Iran has always regarded itself as something of a "big brother" for Afghanistan, and, under the Treaty of Paris (1856), claims a droit de regard in Afghan affairs. For the past quarter-century, Tehran has played the Shiite card in Afghanistan, while also arming some of the most radical Sunni elements linked to the Taliban and al Qaeda.

For its part, Uzbekistan, often backed by Turkey, has invested heavily in the ethnic Uzbek community in northern Afghanistan. Tajikistan, backed by Russia, has played a similar game with the ethnic Tajiks in northeastern Afghanistan. India and China have also meddled in Afghan affairs, the first to counter Pakistan, and the second to keep an eye on Russia.

It is clear that none of the regional powers is in a position to protect Afghanistan against predatory neighbors while it builds its democracy and acquires enough military strength and sociopolitical cohesion to defend itself. That task can only be assumed by an extra-regional power. Yet the European Union's natural tendency is to cuddle despots, not to stand up to them. NATO is also out because, plagued by internecine feuds, it is often unable to develop a coherent strategy. That leaves only the United States — hence Karzai's public appeal for a formal alliance.

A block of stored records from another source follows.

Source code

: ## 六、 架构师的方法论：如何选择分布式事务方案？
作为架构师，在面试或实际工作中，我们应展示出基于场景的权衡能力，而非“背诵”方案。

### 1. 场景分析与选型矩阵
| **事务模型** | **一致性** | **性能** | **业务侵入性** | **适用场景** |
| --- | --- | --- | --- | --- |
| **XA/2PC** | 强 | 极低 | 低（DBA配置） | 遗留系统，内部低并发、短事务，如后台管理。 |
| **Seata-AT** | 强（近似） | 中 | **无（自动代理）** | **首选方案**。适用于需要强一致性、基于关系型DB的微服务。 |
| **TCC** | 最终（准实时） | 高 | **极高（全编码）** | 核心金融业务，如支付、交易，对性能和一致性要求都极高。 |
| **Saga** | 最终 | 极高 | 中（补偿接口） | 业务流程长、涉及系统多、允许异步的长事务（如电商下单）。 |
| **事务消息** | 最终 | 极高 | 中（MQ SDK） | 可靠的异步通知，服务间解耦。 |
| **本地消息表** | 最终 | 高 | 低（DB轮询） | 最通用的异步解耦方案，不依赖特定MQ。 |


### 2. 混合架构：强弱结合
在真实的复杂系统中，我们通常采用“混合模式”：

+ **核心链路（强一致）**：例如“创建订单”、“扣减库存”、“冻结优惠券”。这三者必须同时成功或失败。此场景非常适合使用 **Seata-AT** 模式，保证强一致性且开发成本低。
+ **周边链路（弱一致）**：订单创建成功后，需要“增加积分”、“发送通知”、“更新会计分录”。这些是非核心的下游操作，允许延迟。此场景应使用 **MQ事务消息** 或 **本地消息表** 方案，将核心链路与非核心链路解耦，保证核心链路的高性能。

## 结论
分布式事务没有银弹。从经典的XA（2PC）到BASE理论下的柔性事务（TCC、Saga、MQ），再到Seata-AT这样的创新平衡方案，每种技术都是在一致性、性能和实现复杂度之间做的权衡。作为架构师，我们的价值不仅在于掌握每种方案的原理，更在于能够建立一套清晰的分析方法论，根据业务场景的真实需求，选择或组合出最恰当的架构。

But why should Americans commit themselves to a remote land with which they have little in common? The answer lies in President Bush's correct understanding that the most effective weapon in winning the war against terrorism is democratization. U.S. national security requires that the world's last remaining despotic regimes, where anti-Americanism provides the core of a sick ideology, be guided — and, when necessary, goaded — into democratization.

The United States has given Iraq and Afghanistan a chance to start democratization. It must remain committed to them for as long as it takes to make that process irreversible. Karzai has the vision, and the courage, to raise the issue. Later this year, we shall see whether Iraq's elected parliament will share his analysis. A positive response from Washington to Karzai's demand could also help the debate in Iraq.

Iranian author Amir Taheri is a member of Benador Associates.